Vous défendez en permanence, monsieur le ministre, l'importance du dialogue et de la concertation entre les territoires et leurs parties prenantes : relevons donc ce défi qui semble une gageure en renforçant le couple maire-préfet ; laissons-les se concerter et décider, par exemple, combien de mètres carrés par client sont nécessaires pour limiter l'affluence tout en permettant l'activité et éviter la destruction d'entreprises et d'emplois, des destructions qui coûteront cher économiquement et socialement. Faisons confiance aux acteurs économiques locaux, qui s'efforceront d'instaurer des protocoles adaptés aux territoires.
La fermeture de rayons dans les supermarchés et le développement de la vente à emporter ne suffiront pas à contrer les géants du numérique. Il faut inscrire ce débat dans une logique d'équité, de proportionnalité et d'efficacité sanitaire. Aujourd'hui, il nous semble que ce n'est pas le cas. Ouvrons les yeux : les GAFA, qui ont publié leurs résultats trimestriels le 5 novembre, affichent une solidité impressionnante, en dépit d'une crise sans précédent qui a provoqué une baisse de 10 % du PIB américain et de 11 % du PIB français. Nous ne pouvons laisser mourir les commerces de proximité, et j'espère que le Gouvernement travaillera le plus tôt possible à leur réouverture en permettant à la fois la sécurité sanitaire et l'activité économique, c'est-à-dire le sauvetage de ces milliers d'entreprises et d'emplois si nécessaires à notre pays.
Tout au long de ces dernières semaines, le groupe UDI et indépendants s'est donc efforcé de faire des propositions au Gouvernement. Nous avons par exemple proposé de casser les chaînes de contamination économique en supprimant les privilèges des créanciers publics dans l'ordre de paiement afin que ceux-ci ne soient pas remboursés avant les fournisseurs – pour sauver ceux à qui les entreprises en difficulté laissent des ardoises. Si cette proposition était suivie, les salaires seraient payés et les entreprises sauvées. Vous ne l'avez pas retenue.
----------
● **TÂCHE 1**
D'après l'intervention, pourquoi le groupe UDI et indépendants a-t-il proposé de supprimer les privilèges des créanciers publics dans l'ordre de paiement ? Répondez en une à trois phrases.
● **TÂCHE 2**
Recopiez, s'il vous plaît, tout le passage de l'intervention qui va de « Vous défendez en » jusqu'à « adaptés aux territoires. ».
Les données qui viennent ensuite forment un matériau distinct de l'intervention.

Données recueillies
----------
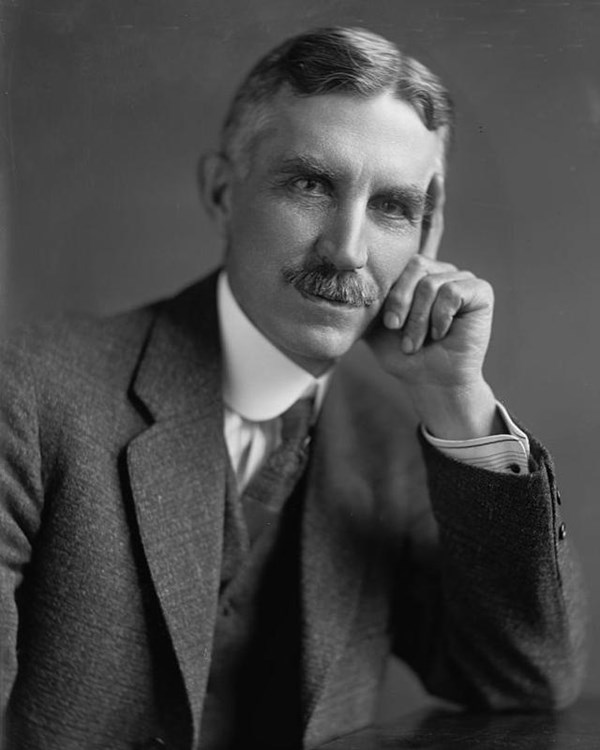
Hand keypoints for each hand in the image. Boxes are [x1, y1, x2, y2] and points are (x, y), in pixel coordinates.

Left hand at [366, 255, 500, 438]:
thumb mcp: (375, 326)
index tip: (389, 325)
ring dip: (419, 319)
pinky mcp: (481, 292)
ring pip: (431, 284)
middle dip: (403, 304)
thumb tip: (340, 282)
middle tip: (398, 331)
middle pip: (416, 266)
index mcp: (417, 275)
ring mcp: (462, 279)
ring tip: (418, 342)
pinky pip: (452, 292)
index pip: (400, 264)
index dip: (392, 294)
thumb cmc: (404, 355)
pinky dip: (440, 318)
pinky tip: (441, 335)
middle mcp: (441, 271)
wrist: (429, 381)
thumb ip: (363, 303)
----------
● **RÉPONSE RÉDIGÉE 1**
Le groupe voulait que les créanciers publics ne soient pas remboursés avant les fournisseurs. Le but était de sauver ceux à qui les entreprises en difficulté laissent des ardoises et de casser ainsi les chaînes de contamination économique. Selon l'intervention, cette mesure permettrait de payer les salaires et de sauver les entreprises.

● **RÉPONSE RÉDIGÉE 2**
Vous défendez en permanence, monsieur le ministre, l'importance du dialogue et de la concertation entre les territoires et leurs parties prenantes : relevons donc ce défi qui semble une gageure en renforçant le couple maire-préfet ; laissons-les se concerter et décider, par exemple, combien de mètres carrés par client sont nécessaires pour limiter l'affluence tout en permettant l'activité et éviter la destruction d'entreprises et d'emplois, des destructions qui coûteront cher économiquement et socialement. Faisons confiance aux acteurs économiques locaux, qui s'efforceront d'instaurer des protocoles adaptés aux territoires.